Summer is when major events occur. The biggest splash is made by Indian Market. It began this weekend and is just now concluding. Here is an excerpt from Wikipedia: “Santa Fe Indian Market is an annual art market held in Santa Fe, New Mexico, USA over two days on the weekend after the third Thursday in August and draws an estimated 100,000 people to the city from around the world. The Market was first held in 1922 as the Indian Fair and was sponsored by the Museum of New Mexico. In 1936, the New Mexico Association on Indian Affairs took over the event.
It is now organized by the Southwestern Association for Indian Arts (SWAIA) and showcases work from about 1,200 of the top Native American (American Indian) artists from various tribes across the country. The market features pottery, jewelery, textile weavings, painting, sculpture, beadwork, basketry, and other traditional and contemporary work. It is the oldest and largest juried Native American art showcase in the world. The economic impact of the Market has been calculated at more than $19 million.
Artists display their work in booths around the Santa Fe Plaza and adjacent streets, selling directly to the general public.In order to participate, all artists must provide proof of enrollment in a federally recognized tribe, and their work must meet strict quality and authentic materials standards.
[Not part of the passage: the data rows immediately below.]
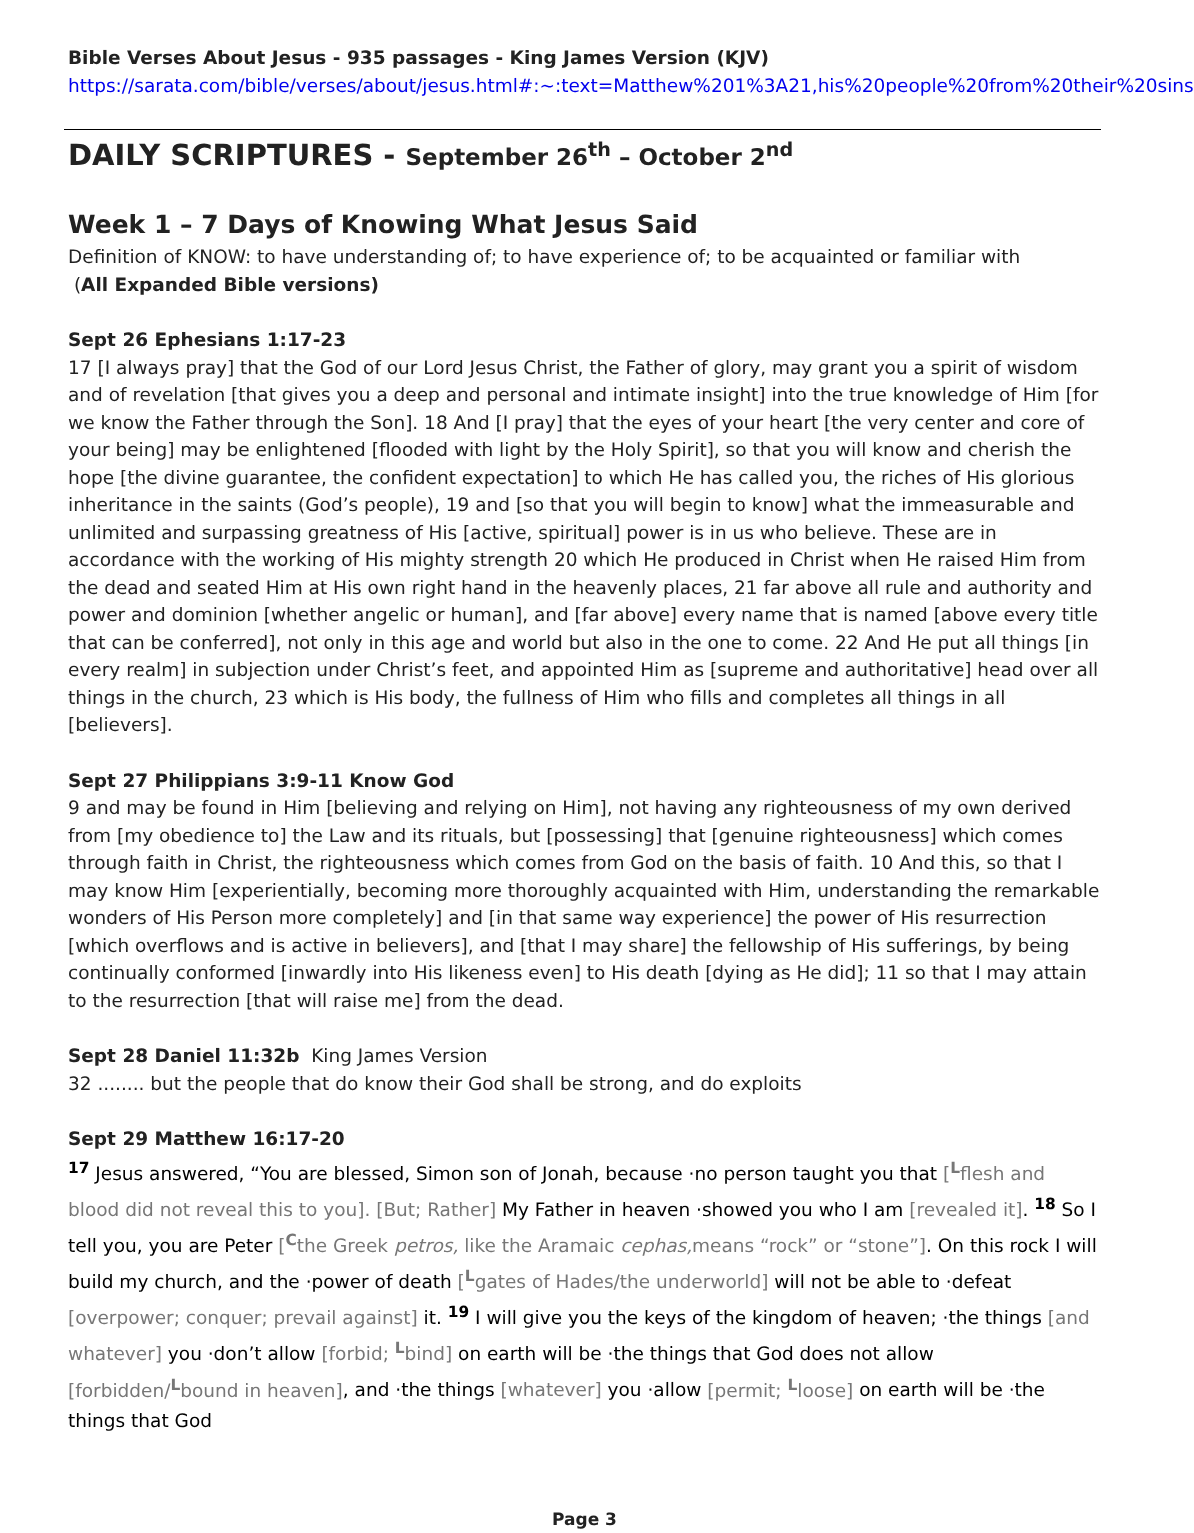Bible Verses About Jesus - 935 passages - King James Version (KJV)
https://sarata.com/bible/verses/about/jesus.html#:~:text=Matthew%201%3A21,his%20people%20from%20their%20sins
DAILY SCRIPTURES - September 26<sup>th</sup> – October 2<sup>nd</sup>
Week 1 – 7 Days of Knowing What Jesus Said
Definition of KNOW: to have understanding of; to have experience of; to be acquainted or familiar with
(All Expanded Bible versions)
Sept 26 Ephesians 1:17-23
17 [I always pray] that the God of our Lord Jesus Christ, the Father of glory, may grant you a spirit of wisdom and of revelation [that gives you a deep and personal and intimate insight] into the true knowledge of Him [for we know the Father through the Son]. 18 And [I pray] that the eyes of your heart [the very center and core of your being] may be enlightened [flooded with light by the Holy Spirit], so that you will know and cherish the hope [the divine guarantee, the confident expectation] to which He has called you, the riches of His glorious inheritance in the saints (God’s people), 19 and [so that you will begin to know] what the immeasurable and unlimited and surpassing greatness of His [active, spiritual] power is in us who believe. These are in accordance with the working of His mighty strength 20 which He produced in Christ when He raised Him from the dead and seated Him at His own right hand in the heavenly places, 21 far above all rule and authority and power and dominion [whether angelic or human], and [far above] every name that is named [above every title that can be conferred], not only in this age and world but also in the one to come. 22 And He put all things [in every realm] in subjection under Christ’s feet, and appointed Him as [supreme and authoritative] head over all things in the church, 23 which is His body, the fullness of Him who fills and completes all things in all [believers].
Sept 27 Philippians 3:9-11 Know God
9 and may be found in Him [believing and relying on Him], not having any righteousness of my own derived from [my obedience to] the Law and its rituals, but [possessing] that [genuine righteousness] which comes through faith in Christ, the righteousness which comes from God on the basis of faith. 10 And this, so that I may know Him [experientially, becoming more thoroughly acquainted with Him, understanding the remarkable wonders of His Person more completely] and [in that same way experience] the power of His resurrection [which overflows and is active in believers], and [that I may share] the fellowship of His sufferings, by being continually conformed [inwardly into His likeness even] to His death [dying as He did]; 11 so that I may attain to the resurrection [that will raise me] from the dead.
Sept 28 Daniel 11:32b King James Version
32 ........ but the people that do know their God shall be strong, and do exploits
Sept 29 Matthew 16:17-20
<sup>17</sup> Jesus answered, “You are blessed, Simon son of Jonah, because ·no person taught you that [<sup>L</sup>flesh and blood did not reveal this to you]. [But; Rather] My Father in heaven ·showed you who I am [revealed it]. <sup>18</sup> So I tell you, you are Peter [<sup>C</sup>the Greek petros, like the Aramaic cephas, means “rock” or “stone”]. On this rock I will build my church, and the ·power of death [<sup>L</sup>gates of Hades/the underworld] will not be able to ·defeat [overpower; conquer; prevail against] it. <sup>19</sup> I will give you the keys of the kingdom of heaven; ·the things [and whatever] you ·don’t allow [forbid; <sup>L</sup>bind] on earth will be ·the things that God does not allow [forbidden/<sup>L</sup>bound in heaven], and ·the things [whatever] you ·allow [permit; <sup>L</sup>loose] on earth will be ·the things that God
Page 3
Art experts judge the work and distribute awards and prize money in various categories. On the evening before the Market's opening, members of SWAIA may attend a preview of representative works by the artists as well as the winners in each category. It is a way for potential buyers to see the winning artworks as well as what will be sold the following day. Many buyers make a point of arriving downtown very early in the morning, and it is not unusual to find artists having sold out within a few hours.”
Three Native Americans. Pictures taken during Indian Market.

Indian market can be a mixed blessing for many businesses. Despite the crowds most of the sales are going to Indian vendors. This year I have been blessed by people buying my art too.